The standard solution is to put the unencrypted hard drive partition on a USB key, and keep that on one’s keychain. Then there is no unencrypted code on the laptop at all; you boot from the USB, which decrypts the root partition, and then you unmount the USB key.

Problem with this solution

The big problem with this is kernel and bootloader upgrades. You have to ensure your USB key is mounted before your package manager upgrades the kernel. This effectively rules out using unattended-upgrades to get security upgrades for the kernel. They must be applied manually. Further, you probably want a backup USB key with the kernel and bootloader on it. Now you have to upgrade both, using commands like apt-get --reinstall.

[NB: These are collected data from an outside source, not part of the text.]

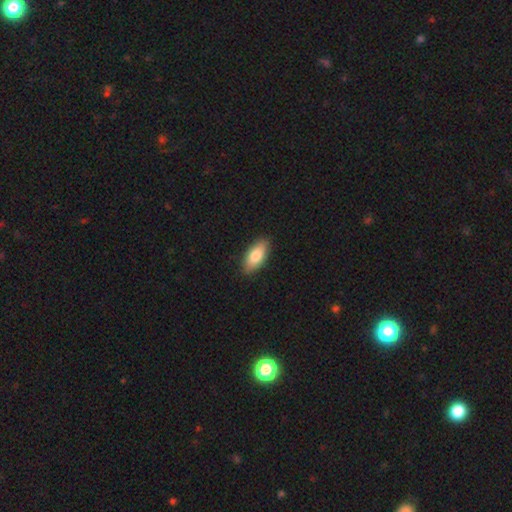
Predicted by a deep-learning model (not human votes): Q: Smooth or featured?
A: smooth (80%); runner-up: featured or disk (14%)
Q: How rounded?
A: in between (85%); runner-up: cigar-shaped (13%)
Q: Merging?
A: none (88%); runner-up: minor disturbance (9%)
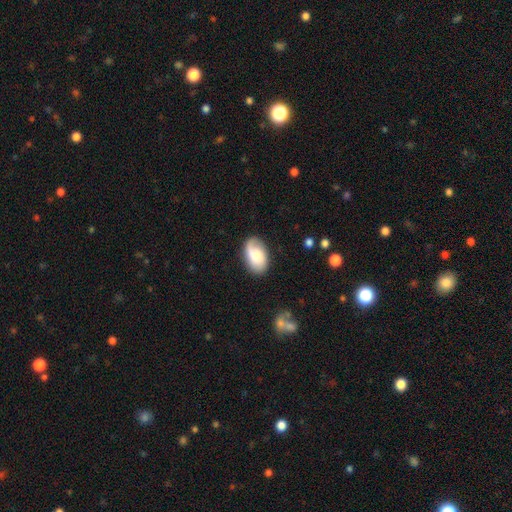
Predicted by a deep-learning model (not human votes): Morphology: type=smooth (59%); roundness=in between (90%); merging=none (76%).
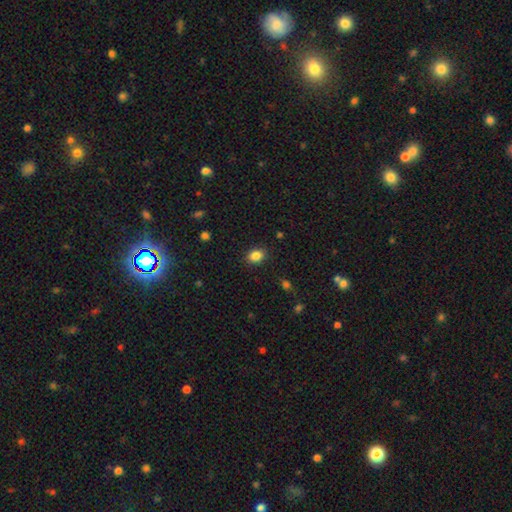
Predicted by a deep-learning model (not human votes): Smooth or featured? Predicted: smooth (p=0.86). How rounded? Predicted: in between (p=0.59). Merging? Predicted: none (p=0.88).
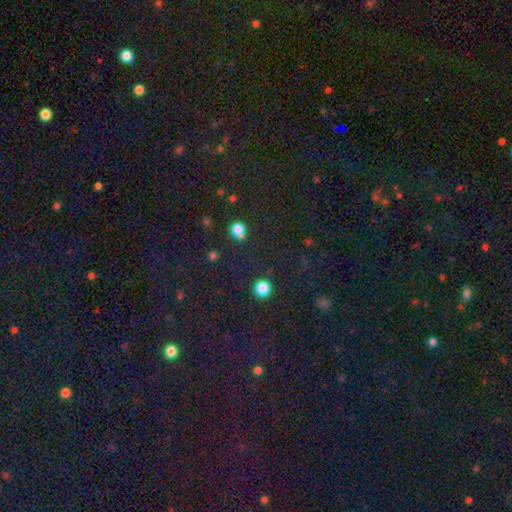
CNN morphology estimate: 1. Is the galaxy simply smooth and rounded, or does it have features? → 73% star or artifact, 20% smooth, 7% featured or disk.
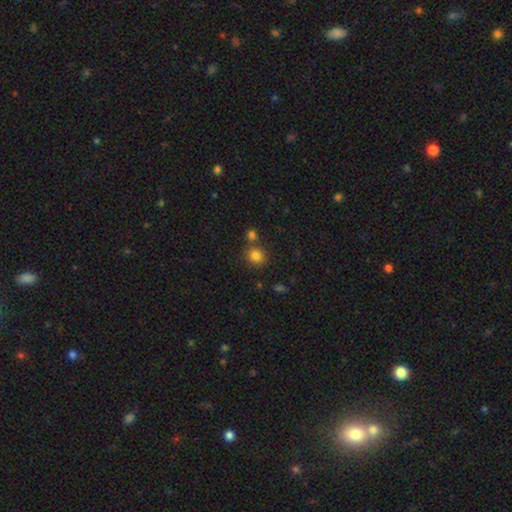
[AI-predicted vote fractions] smooth 82%, star or artifact 12%, featured or disk 6%. Down the decision tree: how rounded — round (84%); merging — none (69%).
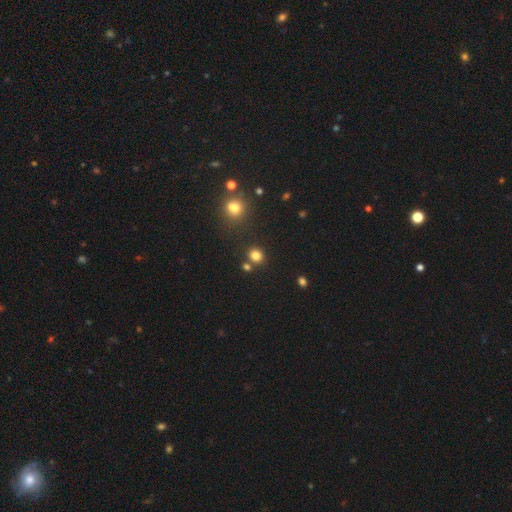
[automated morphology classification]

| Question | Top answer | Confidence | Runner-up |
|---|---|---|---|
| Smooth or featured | smooth | 80% | star or artifact (15%) |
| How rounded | round | 81% | in between (18%) |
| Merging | none | 78% | merger (11%) |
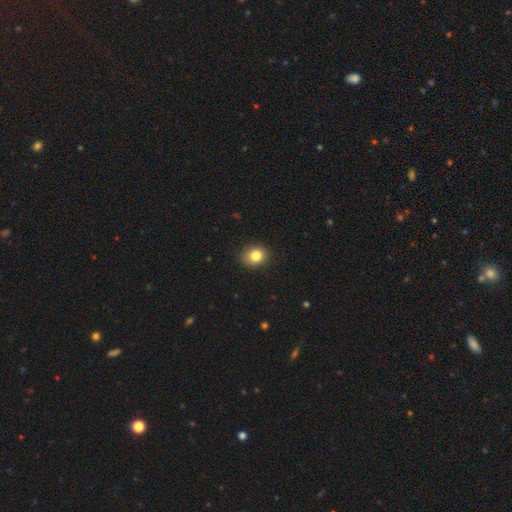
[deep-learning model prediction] The model was most divided on "how rounded": round: 66%, in between: 33%, cigar-shaped: 1%. More confident: merging — none (88%); smooth or featured — smooth (82%).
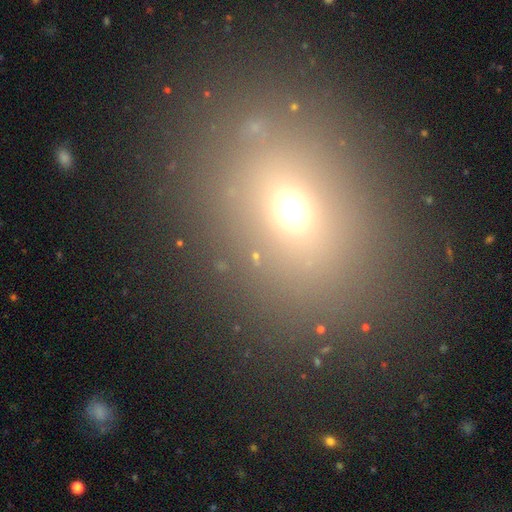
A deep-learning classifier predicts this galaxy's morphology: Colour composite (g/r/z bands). It shows a smooth galaxy with no disk features (64%) that is in between round and cigar-shaped (50%). Merging: none (82%).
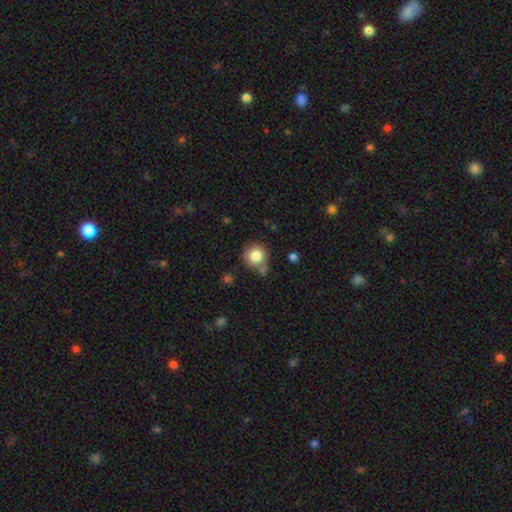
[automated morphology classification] The model was most divided on "merging": none: 66%, minor disturbance: 17%, merger: 11%, major disturbance: 5%. More confident: how rounded — round (90%); smooth or featured — smooth (82%).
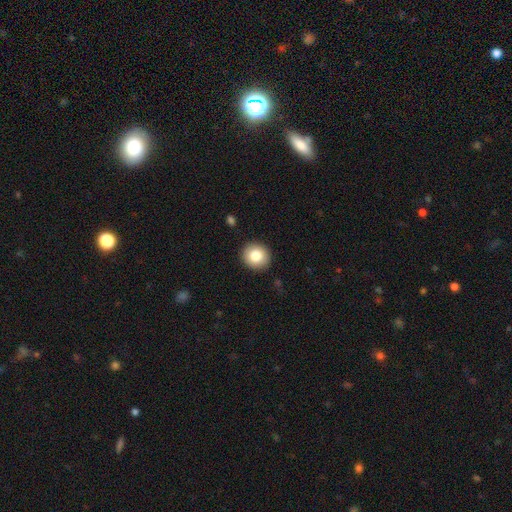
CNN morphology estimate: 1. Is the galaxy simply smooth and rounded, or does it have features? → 83% smooth, 9% featured or disk, 8% star or artifact.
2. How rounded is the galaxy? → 85% round, 14% in between, 1% cigar-shaped.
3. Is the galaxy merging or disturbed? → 91% none, 6% minor disturbance, 2% major disturbance, 1% merger.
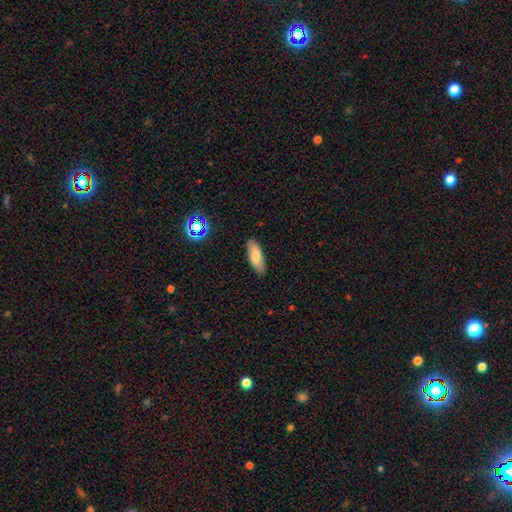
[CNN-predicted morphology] Smooth or featured?
  - smooth: 78% *
  - featured or disk: 14%
  - star or artifact: 8%
How rounded?
  - in between: 68% *
  - cigar-shaped: 30%
  - round: 2%
Merging?
  - none: 86% *
  - minor disturbance: 10%
  - major disturbance: 2%
  - merger: 1%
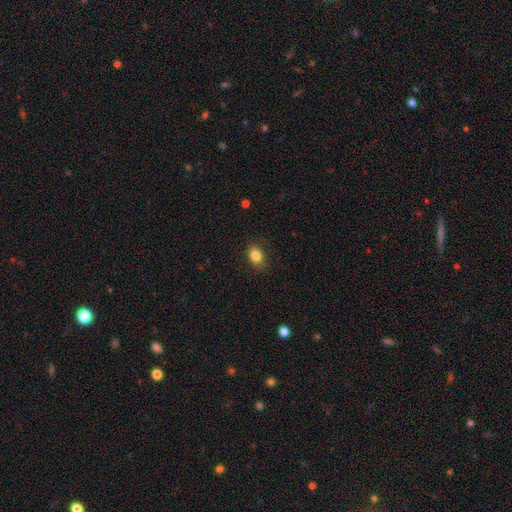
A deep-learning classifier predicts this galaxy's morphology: Smooth or featured: smooth — 84% (star or artifact — 10%)
How rounded: in between — 60% (round — 39%)
Merging: none — 85% (minor disturbance — 11%)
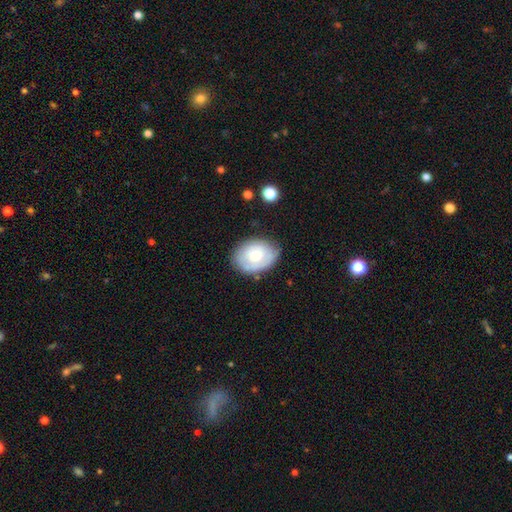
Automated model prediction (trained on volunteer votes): Q: Smooth or featured?
A: smooth (63%); runner-up: featured or disk (30%)
Q: How rounded?
A: in between (69%); runner-up: round (30%)
Q: Merging?
A: none (69%); runner-up: minor disturbance (23%)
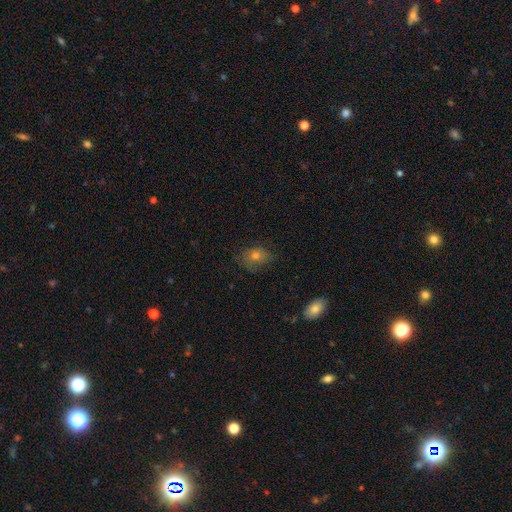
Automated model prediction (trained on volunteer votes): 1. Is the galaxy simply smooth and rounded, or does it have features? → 62% smooth, 24% featured or disk, 14% star or artifact.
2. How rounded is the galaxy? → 55% in between, 44% round, 1% cigar-shaped.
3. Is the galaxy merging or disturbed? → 63% none, 25% minor disturbance, 11% major disturbance, 1% merger.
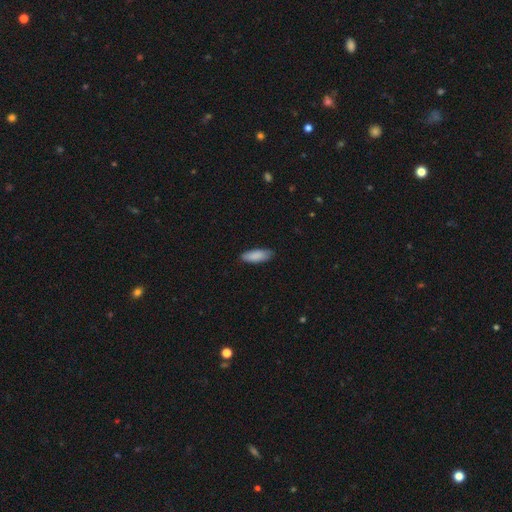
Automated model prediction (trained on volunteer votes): This is clearly a smooth galaxy (88%). How rounded: likely in between (72%). Merging: clearly none (83%).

This is a real maintenance burden and is likely to delay your security upgrades. And the whole point of putting /boot on a USB key was to improve security!

Something better

Recent GRUB is able to decrypt partitions itself. So /boot can reside within your encrypted root partition. GRUB’s setup scripts are smart enough that you can switch over to this in just a few steps:

  1. Move contents of /boot from USB drive into root partition.
  2. Remove/comment /boot from /etc/fstab.
  3. Set GRUB_ENABLE_CRYPTODISK=y in /etc/default/grub.
  4. grub-install /dev/sda
  5. update-grub

It’s still true that there must be unencrypted code that knows how to decrypt the root partition. Where does that go? grub-install is the command that installs that code; where does it put it? The ArchLinux wiki has the answer. If you’re using EFI, it will go in the EFI system partition (ESP). Under BIOS, if your drive is formatted with an MBR, it goes in the “post-MBR gap” between the MBR and the first partition (on drive partitioned with very old tools, this post-MBR gap might be too small to accommodate the larger GRUB image that contains the decryption code; however, drives partitioned with recent tools that “support 1 MiB partition alignment” (including the Debian stretch installer) will be fine – to check fdisk -l and look at where your first partition starts). Under BIOS, if your drive is formatted with a GPT, you have to add a 1MiB BIOS boot partition, and the code goes there.

We’ve resolved the issue of package updates modifying /boot, which now resides in the encrypted root partition. However, this is not all of the picture. If we are using EFI, now we have unencrypted code in the EFI system partition which is subject to the evil maid attack. And if we respond by moving the EFI system partition onto a USB drive, the package update problem reoccurs: the EFI system partition will not always be mounted. If we are using BIOS, the evil maid reoccurs since it is not that much harder to modify the code in the post-MBR gap or the BIOS boot partition.

My proposed solution, pending UEFI Secure Boot, is to use BIOS boot with a MBR partition table, keep /boot in the encrypted root partition and grub-install to the USB drive. dpkg-reconfigure grub-pc and tell it to never grub-install to anything. Then set the laptop’s boot order to never try to boot from the HDD, only from USB. (There’s no real advantage of GPT with my simple partitioning setup but I think that would also work fine.)

How does this solve the various issues I’ve raised? Well, the amount of code on the USB drive is very small (less than 1MiB) so it is much less likely to require manual updates. Kernel updates will modify /boot; only bootloader could require me to manually run grub-install to modify the contents of the post-MBR gap, but these are very infrequent.

Of course, the BIOS could be cracked such that the laptop will boot from the HDD no matter what USB I have plugged in, or even only when some USB is plugged in, but that’s a hardware modification beyond the evil maid, against which we are not trying to protect.

As a nice bonus, the USB drive’s single FAT32 partition is now usable for sneakernet.